=== WHAT TO DO ===
The records that follow are to be copied word for word. Pictures should be omitted.

=== MATERIAL FOR THIS TASK ===
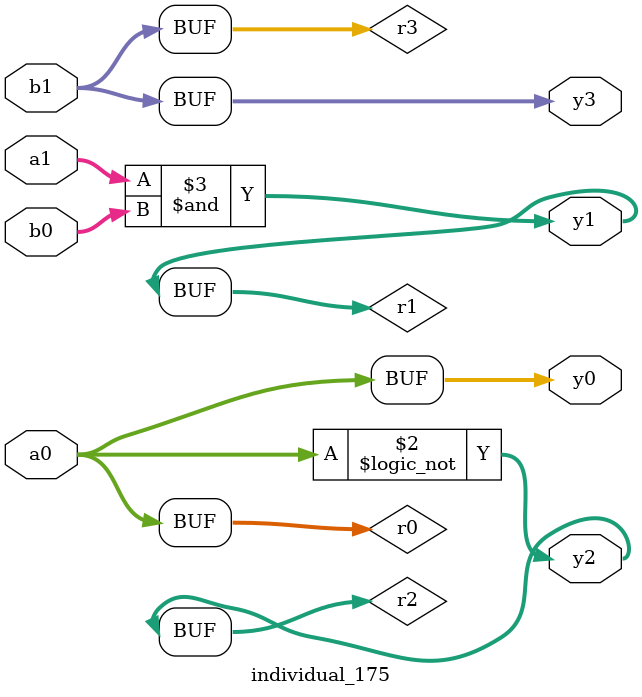
<source format=sv>
module individual_175(input logic [15:0] a1, input logic [15:0] a0, input logic [15:0] b1, input logic [15:0] b0, output logic [15:0] y3, output logic [15:0] y2, output logic [15:0] y1, output logic [15:0] y0);
logic [15:0] r0, r1, r2, r3; 
 always@(*) begin 
	 r0 = a0; r1 = a1; r2 = b0; r3 = b1; 
 	 r2 = ! r0 ;
 	 r1  &=  b0 ;
 	 y3 = r3; y2 = r2; y1 = r1; y0 = r0; 
end
endmodule
</source>
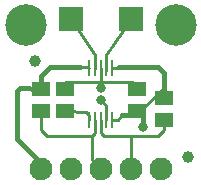
<source format=gbr>
G04 EAGLE Gerber RS-274X export*
G75*
%MOMM*%
%FSLAX34Y34*%
%LPD*%
%INTop Copper*%
%IPPOS*%
%AMOC8*
5,1,8,0,0,1.08239X$1,22.5*%
G01*
%ADD10R,0.280000X1.450000*%
%ADD11C,1.000000*%
%ADD12C,3.516000*%
%ADD13R,1.500000X1.300000*%
%ADD14C,1.930400*%
%ADD15R,2.000000X2.000000*%
%ADD16C,0.254000*%
%ADD17C,1.206400*%
%ADD18C,0.800100*%
%ADD19C,0.406400*%
%ADD20C,0.806400*%


D10*
X78900Y59280D03*
X83900Y59280D03*
X88900Y59280D03*
X93900Y59280D03*
X98900Y59280D03*
X98900Y103280D03*
X93900Y103280D03*
X88900Y103280D03*
X83900Y103280D03*
X78900Y103280D03*
D11*
X162560Y27940D03*
X33020Y109220D03*
D12*
X25400Y139700D03*
X152400Y139700D03*
D13*
X142240Y59080D03*
X142240Y78080D03*
X38100Y66700D03*
X38100Y85700D03*
X58420Y85700D03*
X58420Y66700D03*
X119380Y66700D03*
X119380Y85700D03*
D14*
X38100Y17780D03*
X63500Y17780D03*
X88900Y17780D03*
X114300Y17780D03*
X139700Y17780D03*
D15*
X114300Y144780D03*
X63500Y144780D03*
D16*
X93900Y103280D02*
X93900Y101300D01*
X93900Y103280D02*
X93900Y114220D01*
X114300Y144780D01*
D17*
X114300Y144780D03*
D16*
X83900Y103280D02*
X83900Y102300D01*
X83900Y103280D02*
X83900Y114220D01*
X63500Y144780D01*
D17*
X63500Y144780D03*
D18*
X124460Y53340D03*
D19*
X124460Y63500D02*
X124460Y64160D01*
X38100Y22860D02*
X38100Y17780D01*
X38100Y22860D02*
X17780Y43180D01*
X17780Y83820D01*
X20320Y86360D01*
X38100Y85700D01*
X38100Y96520D01*
X45720Y104140D01*
X71120Y104140D01*
D16*
X78040Y104140D01*
X78900Y103280D01*
X98900Y103280D02*
X103280Y103280D01*
X104140Y104140D01*
D19*
X137160Y104140D01*
X142240Y99060D01*
X142240Y86360D01*
X142240Y78080D01*
X119380Y66700D02*
X116840Y71120D01*
X124460Y63500D01*
D16*
X103280Y59280D02*
X98900Y59280D01*
X103280Y59280D02*
X106680Y63500D01*
D19*
X124460Y63500D01*
X124460Y53340D01*
D16*
X142240Y86360D02*
X142900Y86360D01*
X142240Y78080D01*
X122580Y66700D02*
X119380Y66700D01*
X122580Y66700D02*
X142240Y86360D01*
X88900Y86360D02*
X88900Y103280D01*
X88900Y91440D02*
X59080Y91440D01*
X58420Y85700D01*
X88900Y86360D02*
X88900Y91440D01*
X116180Y91440D01*
X119380Y85700D01*
D18*
X88900Y86360D03*
D16*
X88900Y59280D02*
X88900Y48260D01*
X91440Y45720D01*
X114300Y45720D01*
X137160Y45720D01*
X142240Y50800D01*
X142240Y59080D01*
X114300Y45720D02*
X114300Y17780D01*
X83900Y48340D02*
X83900Y59280D01*
X83900Y48340D02*
X81280Y45720D01*
X43180Y45720D01*
X38100Y50800D01*
X38100Y66700D01*
X81280Y45720D02*
X81280Y25400D01*
X88900Y17780D01*
X78900Y59280D02*
X78900Y63340D01*
X76200Y66040D01*
X58420Y66700D01*
X93900Y71200D02*
X93900Y59280D01*
X93900Y71200D02*
X88900Y76200D01*
D20*
X88900Y76200D03*
M02*

</source>
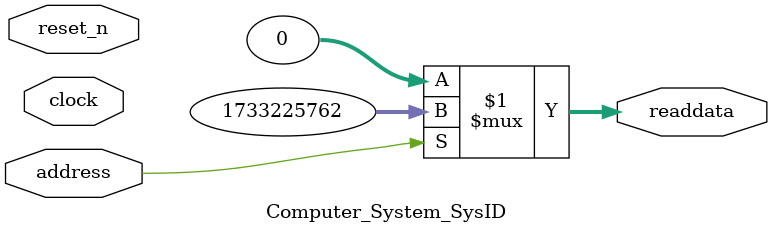
<source format=v>



// synthesis translate_off
`timescale 1ns / 1ps
// synthesis translate_on

// turn off superfluous verilog processor warnings 
// altera message_level Level1 
// altera message_off 10034 10035 10036 10037 10230 10240 10030 

module Computer_System_SysID (
               // inputs:
                address,
                clock,
                reset_n,

               // outputs:
                readdata
             )
;

  output  [ 31: 0] readdata;
  input            address;
  input            clock;
  input            reset_n;

  wire    [ 31: 0] readdata;
  //control_slave, which is an e_avalon_slave
  assign readdata = address ? 1733225762 : 0;

endmodule



</source>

=== REPLY ===
<source format=sv>
module individual_175(input logic [15:0] a1, input logic [15:0] a0, input logic [15:0] b1, input logic [15:0] b0, output logic [15:0] y3, output logic [15:0] y2, output logic [15:0] y1, output logic [15:0] y0);
logic [15:0] r0, r1, r2, r3; 
 always@(*) begin 
	 r0 = a0; r1 = a1; r2 = b0; r3 = b1; 
 	 r2 = ! r0 ;
 	 r1  &=  b0 ;
 	 y3 = r3; y2 = r2; y1 = r1; y0 = r0; 
end
endmodule
</source>
<source format=gbr>
G04 EAGLE Gerber RS-274X export*
G75*
%MOMM*%
%FSLAX34Y34*%
%LPD*%
%INTop Copper*%
%IPPOS*%
%AMOC8*
5,1,8,0,0,1.08239X$1,22.5*%
G01*
%ADD10R,0.280000X1.450000*%
%ADD11C,1.000000*%
%ADD12C,3.516000*%
%ADD13R,1.500000X1.300000*%
%ADD14C,1.930400*%
%ADD15R,2.000000X2.000000*%
%ADD16C,0.254000*%
%ADD17C,1.206400*%
%ADD18C,0.800100*%
%ADD19C,0.406400*%
%ADD20C,0.806400*%


D10*
X78900Y59280D03*
X83900Y59280D03*
X88900Y59280D03*
X93900Y59280D03*
X98900Y59280D03*
X98900Y103280D03*
X93900Y103280D03*
X88900Y103280D03*
X83900Y103280D03*
X78900Y103280D03*
D11*
X162560Y27940D03*
X33020Y109220D03*
D12*
X25400Y139700D03*
X152400Y139700D03*
D13*
X142240Y59080D03*
X142240Y78080D03*
X38100Y66700D03*
X38100Y85700D03*
X58420Y85700D03*
X58420Y66700D03*
X119380Y66700D03*
X119380Y85700D03*
D14*
X38100Y17780D03*
X63500Y17780D03*
X88900Y17780D03*
X114300Y17780D03*
X139700Y17780D03*
D15*
X114300Y144780D03*
X63500Y144780D03*
D16*
X93900Y103280D02*
X93900Y101300D01*
X93900Y103280D02*
X93900Y114220D01*
X114300Y144780D01*
D17*
X114300Y144780D03*
D16*
X83900Y103280D02*
X83900Y102300D01*
X83900Y103280D02*
X83900Y114220D01*
X63500Y144780D01*
D17*
X63500Y144780D03*
D18*
X124460Y53340D03*
D19*
X124460Y63500D02*
X124460Y64160D01*
X38100Y22860D02*
X38100Y17780D01*
X38100Y22860D02*
X17780Y43180D01*
X17780Y83820D01*
X20320Y86360D01*
X38100Y85700D01*
X38100Y96520D01*
X45720Y104140D01*
X71120Y104140D01*
D16*
X78040Y104140D01*
X78900Y103280D01*
X98900Y103280D02*
X103280Y103280D01*
X104140Y104140D01*
D19*
X137160Y104140D01*
X142240Y99060D01*
X142240Y86360D01*
X142240Y78080D01*
X119380Y66700D02*
X116840Y71120D01*
X124460Y63500D01*
D16*
X103280Y59280D02*
X98900Y59280D01*
X103280Y59280D02*
X106680Y63500D01*
D19*
X124460Y63500D01*
X124460Y53340D01*
D16*
X142240Y86360D02*
X142900Y86360D01*
X142240Y78080D01*
X122580Y66700D02*
X119380Y66700D01*
X122580Y66700D02*
X142240Y86360D01*
X88900Y86360D02*
X88900Y103280D01*
X88900Y91440D02*
X59080Y91440D01*
X58420Y85700D01*
X88900Y86360D02*
X88900Y91440D01*
X116180Y91440D01*
X119380Y85700D01*
D18*
X88900Y86360D03*
D16*
X88900Y59280D02*
X88900Y48260D01*
X91440Y45720D01*
X114300Y45720D01*
X137160Y45720D01*
X142240Y50800D01*
X142240Y59080D01*
X114300Y45720D02*
X114300Y17780D01*
X83900Y48340D02*
X83900Y59280D01*
X83900Y48340D02*
X81280Y45720D01*
X43180Y45720D01*
X38100Y50800D01*
X38100Y66700D01*
X81280Y45720D02*
X81280Y25400D01*
X88900Y17780D01*
X78900Y59280D02*
X78900Y63340D01*
X76200Y66040D01*
X58420Y66700D01*
X93900Y71200D02*
X93900Y59280D01*
X93900Y71200D02*
X88900Y76200D01*
D20*
X88900Y76200D03*
M02*

</source>
<source format=v>



// synthesis translate_off
`timescale 1ns / 1ps
// synthesis translate_on

// turn off superfluous verilog processor warnings 
// altera message_level Level1 
// altera message_off 10034 10035 10036 10037 10230 10240 10030 

module Computer_System_SysID (
               // inputs:
                address,
                clock,
                reset_n,

               // outputs:
                readdata
             )
;

  output  [ 31: 0] readdata;
  input            address;
  input            clock;
  input            reset_n;

  wire    [ 31: 0] readdata;
  //control_slave, which is an e_avalon_slave
  assign readdata = address ? 1733225762 : 0;

endmodule



</source>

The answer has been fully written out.